The UK will also release CPI data for January, and the market is expecting a mixed report. The annual core CPI rate is expected to rise to 5.2% from 5.1% in December, while service sector inflation is expected to rise to 6.8% from 6.4%. The headline rate is also expected to inch up to 4.3% from 4%. This is not the CPI report that you want to see if you are a BOE dove, as it does not support rate cuts. The BOE expects some variation in the monthly CPI reports in the next few months, and inflation is expected to fall sharply due to base effects and a lower energy price cap. However, the rise in core service price inflation is worrying, and is well above the BOE’s 2% inflation target. Service price inflation is the bugbear of most central banks right now, who most likely would cut interest rates if price growth in the service sector wasn’t so strong. 

The week will end with UK Q4 GDP and then retail sales. The market expects Q4 to register no growth, with the UK narrowly missing a technical recession. Annual growth for 2023 is expected to be a dismal 0.2%. However, the UK consumer is expected to have started Q1 on a high, with core retail sales (ex-auto fuel) rising by 2%, although on an annual basis retail sales contracted and are expected to have fallen by 1.1%. 

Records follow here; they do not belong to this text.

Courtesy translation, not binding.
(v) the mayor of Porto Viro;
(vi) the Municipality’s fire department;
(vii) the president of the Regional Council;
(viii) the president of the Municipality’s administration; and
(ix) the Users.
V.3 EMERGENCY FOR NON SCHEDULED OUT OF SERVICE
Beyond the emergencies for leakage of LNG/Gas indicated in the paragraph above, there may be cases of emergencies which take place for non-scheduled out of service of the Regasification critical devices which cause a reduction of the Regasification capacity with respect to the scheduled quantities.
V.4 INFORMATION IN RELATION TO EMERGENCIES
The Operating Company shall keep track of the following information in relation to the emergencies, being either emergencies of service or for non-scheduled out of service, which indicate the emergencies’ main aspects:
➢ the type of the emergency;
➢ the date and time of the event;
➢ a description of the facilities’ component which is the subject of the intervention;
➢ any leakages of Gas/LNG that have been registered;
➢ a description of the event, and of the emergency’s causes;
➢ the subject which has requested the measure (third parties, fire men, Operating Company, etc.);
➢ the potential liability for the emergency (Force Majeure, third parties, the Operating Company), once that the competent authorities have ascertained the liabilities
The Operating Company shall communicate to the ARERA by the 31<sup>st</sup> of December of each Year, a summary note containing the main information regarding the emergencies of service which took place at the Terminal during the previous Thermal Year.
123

Sterling will be in focus this week. It is the best performer in the G10 FX space so far this year, registering gains against all the major currencies, most notably the yen, where GBP/JPY has risen by nearly 5%. GBP Is up by 1.48% vs the euro and is basically flat versus the dollar. The reason is interest rate differentials. The BOE is expected to have fewer rate cuts than the Fed or the ECB this year, and the market currently expects just over 3 rate hikes from the BOE, compared to nearly 5 for the ECB and just over 5 for the Fed. UK interest rates are expected to end the year at 4.38%. However, a strong UK labour market report, especially wage data, combined with higher-than-expected core services inflation could see a further recalibration of rate cut expectations for the BOE, and the interest rate differential with other G10 currencies may widen further. Thus, expect GBP volatility in the coming days. 

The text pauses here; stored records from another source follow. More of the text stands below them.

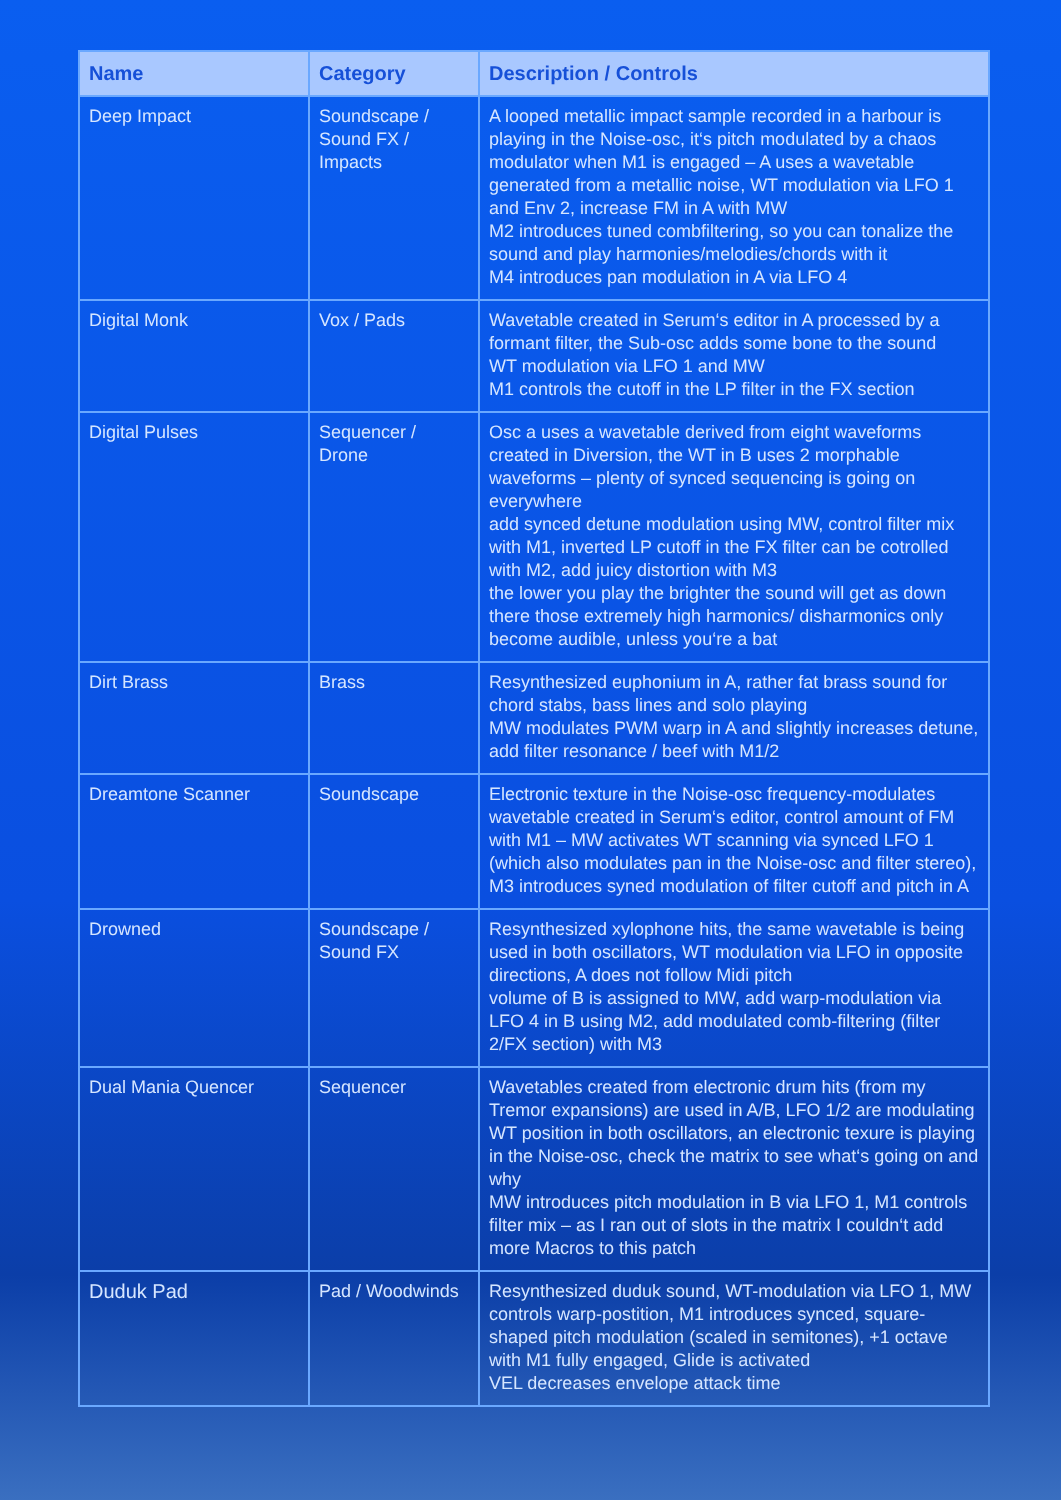| Name | Category | Description / Controls |
| --- | --- | --- |
| Deep Impact | Soundscape / Sound FX / Impacts | A looped metallic impact sample recorded in a harbour is playing in the Noise-osc, it‘s pitch modulated by a chaos modulator when M1 is engaged – A uses a wavetable generated from a metallic noise, WT modulation via LFO 1 and Env 2, increase FM in A with MW M2 introduces tuned combfiltering, so you can tonalize the sound and play harmonies/melodies/chords with it M4 introduces pan modulation in A via LFO 4 |
| Digital Monk | Vox / Pads | Wavetable created in Serum‘s editor in A processed by a formant filter, the Sub-osc adds some bone to the sound WT modulation via LFO 1 and MW M1 controls the cutoff in the LP filter in the FX section |
| Digital Pulses | Sequencer / Drone | Osc a uses a wavetable derived from eight waveforms created in Diversion, the WT in B uses 2 morphable waveforms – plenty of synced sequencing is going on everywhere add synced detune modulation using MW, control filter mix with M1, inverted LP cutoff in the FX filter can be cotrolled with M2, add juicy distortion with M3 the lower you play the brighter the sound will get as down there those extremely high harmonics/ disharmonics only become audible, unless you‘re a bat |
| Dirt Brass | Brass | Resynthesized euphonium in A, rather fat brass sound for chord stabs, bass lines and solo playing MW modulates PWM warp in A and slightly increases detune, add filter resonance / beef with M1/2 |
| Dreamtone Scanner | Soundscape | Electronic texture in the Noise-osc frequency-modulates wavetable created in Serum‘s editor, control amount of FM with M1 – MW activates WT scanning via synced LFO 1 (which also modulates pan in the Noise-osc and filter stereo), M3 introduces syned modulation of filter cutoff and pitch in A |
| Drowned | Soundscape / Sound FX | Resynthesized xylophone hits, the same wavetable is being used in both oscillators, WT modulation via LFO in opposite directions, A does not follow Midi pitch volume of B is assigned to MW, add warp-modulation via LFO 4 in B using M2, add modulated comb-filtering (filter 2/FX section) with M3 |
| Dual Mania Quencer | Sequencer | Wavetables created from electronic drum hits (from my Tremor expansions) are used in A/B, LFO 1/2 are modulating WT position in both oscillators, an electronic texure is playing in the Noise-osc, check the matrix to see what‘s going on and why MW introduces pitch modulation in B via LFO 1, M1 controls filter mix – as I ran out of slots in the matrix I couldn‘t add more Macros to this patch |
| Duduk Pad | Pad / Woodwinds | Resynthesized duduk sound, WT-modulation via LFO 1, MW controls warp-postition, M1 introduces synced, square-shaped pitch modulation (scaled in semitones), +1 octave with M1 fully engaged, Glide is activated VEL decreases envelope attack time |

Chart 1: GBP returns vs. G10 peers, YTD 

A screenshot of a computer screenDescription automatically generated

Source: Bloomberg 

Earnings outlook 

We are getting towards the end of earnings season, but there are still some releases worth watching out for. In the US, Zoom, Avis car hire, Cadence, Robinhood, MGM Resorts, Marriott, AIG, DoorDash and Shake Shack all report earnings. These will be scrutinised to see: 1, do they meet earnings expectations? 2, Are they keeping costs under control and 3, are they offering shareholder sweeteners in the form of dividends and/or share buybacks? If not, then there could be share price weakness, but for those that can deliver, investors are likely to cheer their results, especially if they throw in a positive future outlook. 

In the UK, Centrica reports earnings on 15th Feb, with Sergo and NatWest Markets reporting results on the 16th. In Europe, Stellantis, Pernod Ricard, Airbus and Eni all report results. The same metrics apply to UK and European companies, and any earnings misses are likely to be punished by the market.